RBGEL 070222 deelgeschil niet bedoeld als incassoprocedure; ncnp-afspraak; benadeelde heeft zelf geen belang in dit geschil; afwijzing
- Meer over dit onderwerp:
RBGEL 070222 deelgeschil niet bedoeld als incassoprocedure; ncnp-afspraak; benadeelde heeft zelf geen belang in dit geschil; afwijzing
- deelgeschilprocedure volstrekt onnodig of onterecht ingesteld, vooral ingesteld met doel betaling van de declaraties, niet om vso dichterbij te brengen.
2.
De feiten
2.1.
Benadeelde is op 4 oktober 2020 betrokken geraakt bij een verkeersongeval. De aansprakelijke partij was tegen wettelijke aansprakelijkheid verzekerd bij Allianz.
2.2.
Benadeelde heeft zich voor de afwikkeling van zijn schade gewend tot mr. Gemachtigde (hierna: mr. Gemachtigde). Op 12 oktober 2020 heeft mr. Gemachtigde Allianz namens Benadeelde aansprakelijk gesteld voor de gevolgen van het ongeval.
2.3.
Allianz heeft in een e-mail van 28 oktober 2020 aansprakelijkheid erkend en in diezelfde e-mail haar beleid ten aanzien van vergoeding van buitengerechtelijke kosten aan Benadeelde bekend gemaakt.
2.4.
In de `Allianz Beleidsbrief buitengerechtelijke kosten (BGK) ten behoeve van betrokkene' is onder meer het volgende te lezen:
“( ... )
Wanneer betaalt Allianz buitengerechtelijke kosten?

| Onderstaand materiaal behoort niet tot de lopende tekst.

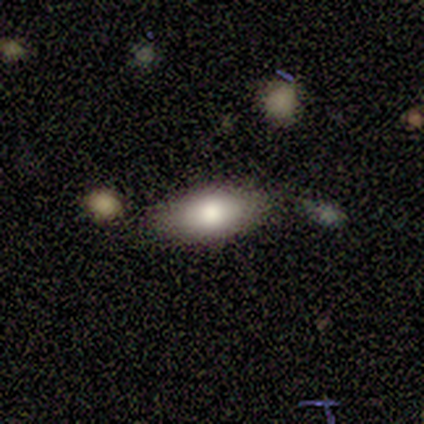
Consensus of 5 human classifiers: Q: Smooth or featured?
A: smooth (100%)
Q: How rounded?
A: in between (100%)
Q: Merging?
A: none (40%); tied with: minor disturbance (40%)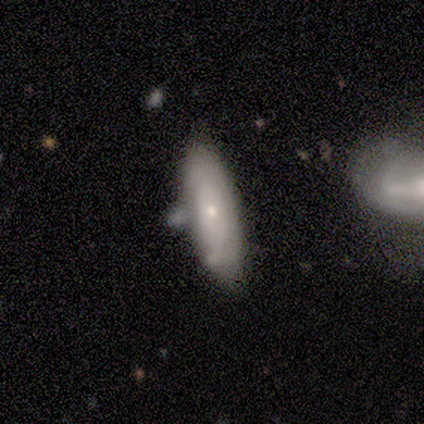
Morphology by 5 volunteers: Volunteers were most divided on "spiral arms" (2-way tie): yes: 50%, no: 50%; "bulge size" (2-way tie): moderate: 50%, small: 50%, dominant: 0%, large: 0%, none: 0%. More confident: bar — no (100%); spiral winding — tight (100%); spiral arm count — can't tell (100%); edge-on disk — no (67%); smooth or featured — featured or disk (60%); merging — none (60%).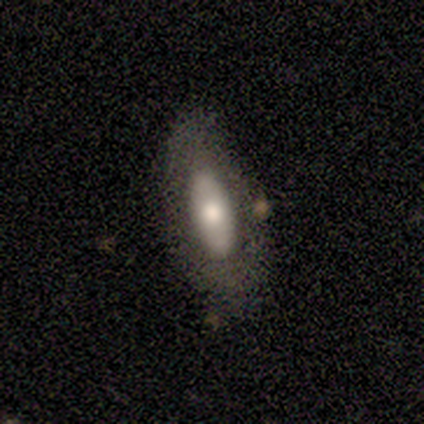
A featured or disk galaxy (60%) with no bar (100%), no spiral arms (100%) and a large central bulge (50%, tied with small). Merging: none (80%).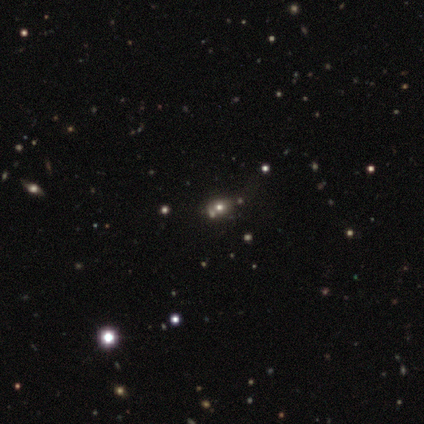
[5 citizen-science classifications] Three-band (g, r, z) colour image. It shows a smooth galaxy with no disk features (60%) that is in between round and cigar-shaped (100%). Merging: none (67%).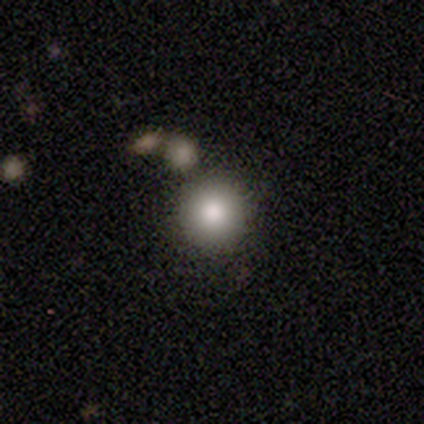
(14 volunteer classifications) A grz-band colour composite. It shows a smooth galaxy with no disk features (79%) that is round (100%). Merging: none (58%).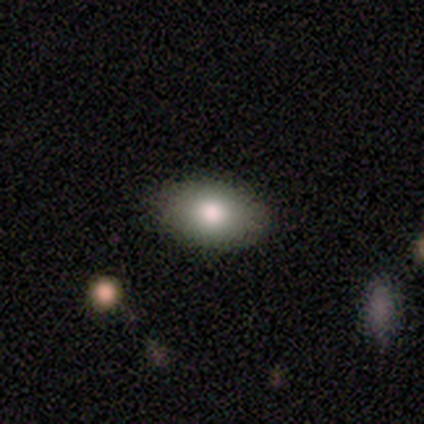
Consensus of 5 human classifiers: A smooth galaxy with no disk features (80%) that is in between round and cigar-shaped (100%).

Vote fractions:
- Smooth or featured? smooth: 80% / featured or disk: 20% / star or artifact: 0%
- How rounded? in between: 100% / round: 0% / cigar-shaped: 0%
- Merging? none: 100% / minor disturbance: 0% / major disturbance: 0% / merger: 0%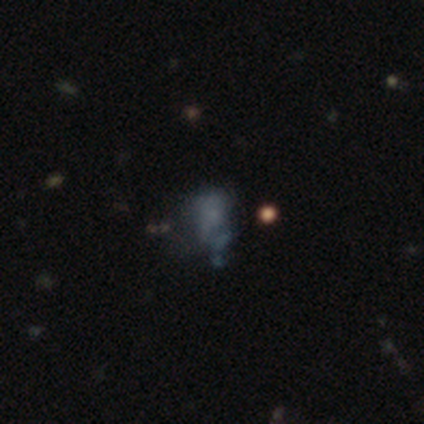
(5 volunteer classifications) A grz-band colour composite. It shows a smooth galaxy with no disk features (40%, tied with star or artifact) that is in between round and cigar-shaped (100%). Merging: none (33%, tied with major disturbance and merger).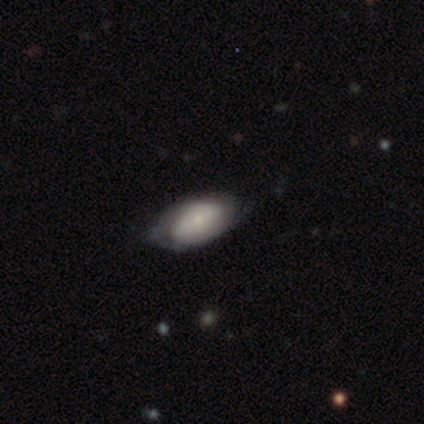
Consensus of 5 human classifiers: Smooth or featured? 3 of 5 (60%) said smooth. How rounded? 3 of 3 (100%) said in between. Merging? 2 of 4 (50%, tied with minor disturbance) said none.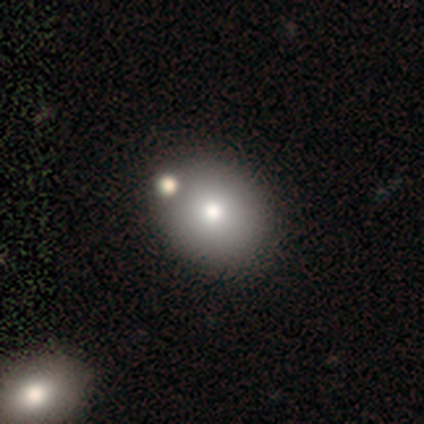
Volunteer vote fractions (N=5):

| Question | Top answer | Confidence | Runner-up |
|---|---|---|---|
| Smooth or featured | smooth | 60% | star or artifact (40%) |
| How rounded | in between | 100% | — |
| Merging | none | 67% | minor disturbance (33%) |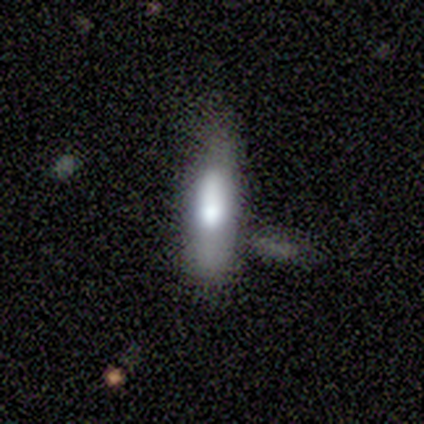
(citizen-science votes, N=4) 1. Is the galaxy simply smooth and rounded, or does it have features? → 50% smooth, 25% featured or disk, 25% star or artifact.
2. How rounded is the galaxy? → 100% cigar-shaped, 0% round, 0% in between.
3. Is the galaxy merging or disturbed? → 67% none, 33% minor disturbance, 0% major disturbance, 0% merger.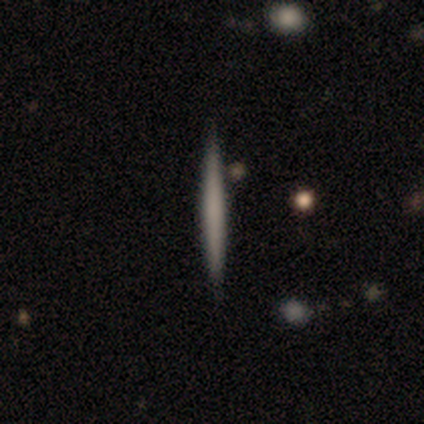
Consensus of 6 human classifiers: This appears to be a smooth galaxy with no disk features (67%) that is cigar-shaped (100%). Merging: none (100%).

Allereerst dient beoordeeld te worden of het redelijk is, dat een belangenbehartiger is ingeschakeld. Vervolgens dient gekeken te worden naar de redelijkheid van de totale claim van de buitengerechtelijke kosten. Die laatste beoordeling volgt veelal bij de eindregeling van uw letselschade. Tussentijds betaalt Allianz voorschotten op de buitengerechtelijke kosten aan uw belangenbehartiger.

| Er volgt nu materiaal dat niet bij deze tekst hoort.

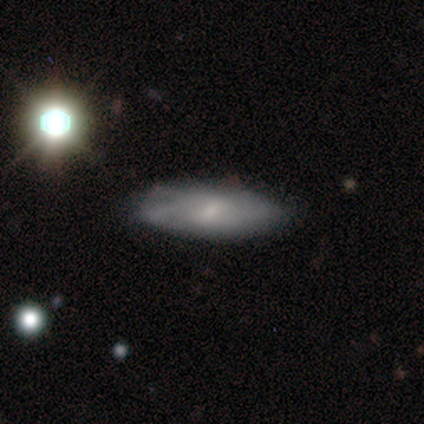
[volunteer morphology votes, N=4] This is possibly a smooth galaxy (50%, tied with featured or disk). How rounded: possibly in between (50%, tied with cigar-shaped). Merging: likely none (75%).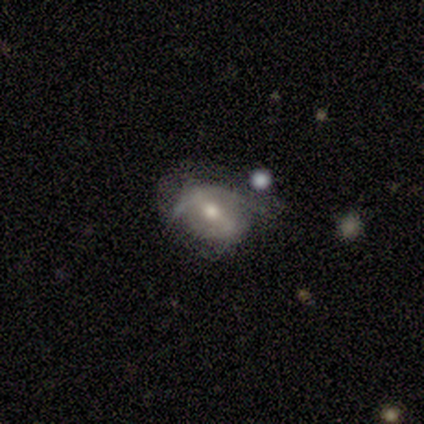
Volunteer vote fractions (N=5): A featured or disk galaxy (100%) with a strong bar (60%), no spiral arms (60%) and a moderate central bulge (100%). Merging: minor disturbance (80%).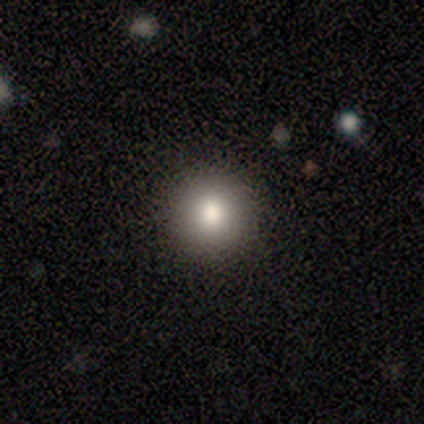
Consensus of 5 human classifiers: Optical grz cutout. It shows a smooth galaxy with no disk features (80%) that is round (100%). Merging: none (100%).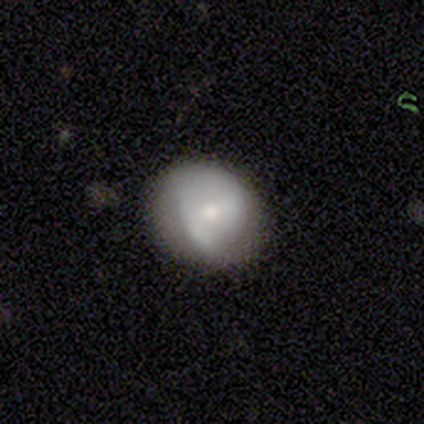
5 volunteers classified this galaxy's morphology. type=smooth (40%, tied with featured or disk); roundness=round (50%, tied with in between); merging=none (100%).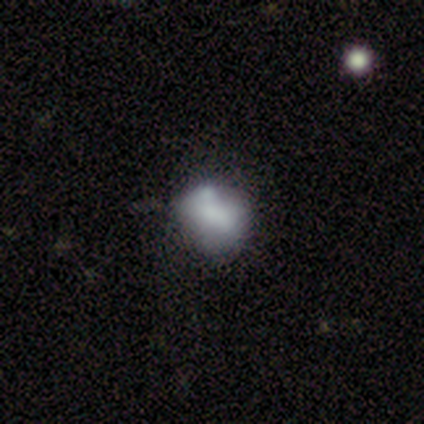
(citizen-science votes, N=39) smooth-or-featured: featured or disk: 46% | smooth: 44% | star or artifact: 10%
  disk-edge-on: no: 100% | yes: 0%
    bar: no: 89% | weak: 11% | strong: 0%
    has-spiral-arms: no: 89% | yes: 11%
    bulge-size: dominant: 28% | moderate: 22% | none: 22% | small: 17% | large: 11%
  merging: merger: 31% | none: 26% | minor disturbance: 17% | major disturbance: 6%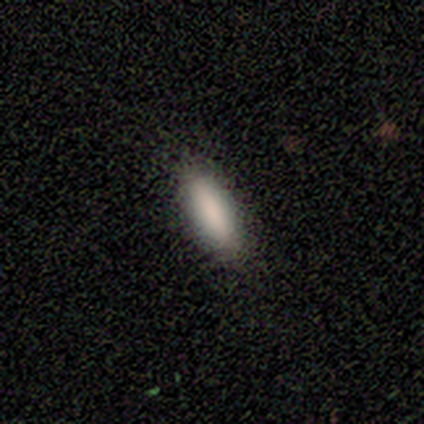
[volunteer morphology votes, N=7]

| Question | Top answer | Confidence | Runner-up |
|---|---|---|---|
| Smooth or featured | smooth | 100% | — |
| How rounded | cigar-shaped | 57% | in between (43%) |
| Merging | none | 86% | minor disturbance (14%) |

Hoe beoordeelt Allianz de redelijkheid van de buitengerechtelijke kosten? Of de door uw belangenbehartiger in rekening gebrachte kosten redelijk zijn, hangt af van diverse factoren. Van belang zijn vooral de hoogte van het uurtarief, het aantal bestede uren, hoe complex de werkzaamheden zijn en de verhouding van de buitengerechtelijke kosten ten opzichte van de hoogte van uw overige schadeposten.
( ... )"
2.5.
Mr. Gemachtigde heeft op 25 november 2020, op 19 januari 2021, 4 februari 2021, 18 mei 2021, 21 juni 20121 en 21 oktober 2021 nota's gestuurd aan Allianz voor buitengerechtelijke kosten voor in totaal een bedrag van € 5.878,60.
2.6.
Allianz heeft op 26 januari 2021, 19 april 2021 en op 2 augustus 2021 bevoorschot op de buitengerechtelijke kosten. In totaal voor een bedrag van € 3.000,00.
2.7.
Op 13 maart 2021 raakte Benadeelde betrokken bij een tweede ongeval. De aansprakelijke partij bij dat ongeval was verzekerd bij Nationale Nederlanden. Nationale Nederlanden heeft de aansprakelijkheid op 19 april 2021 erkend.
2.8.
Allianz treedt op al regelend verzekeraar voor de schadeafwikkeling van de schade van beide ongevallen.
2.9.
Naar aanleiding van een verzoek van mr. Gemachtigde van 21 juni 2021 om een voorschot op de buitengerechtelijke kosten, heeft Allianz geschreven het medisch advies te willen afwachten.
2.10.
Op 7 oktober 2021 heeft Allianz het volgende aan mr. Gemachtigde geschreven:
"In het dossier van de heer Benadeelde beschikken wij inmiddels over het medisch advies van Medas. Een afschrift van het advies treft u in de bijlage.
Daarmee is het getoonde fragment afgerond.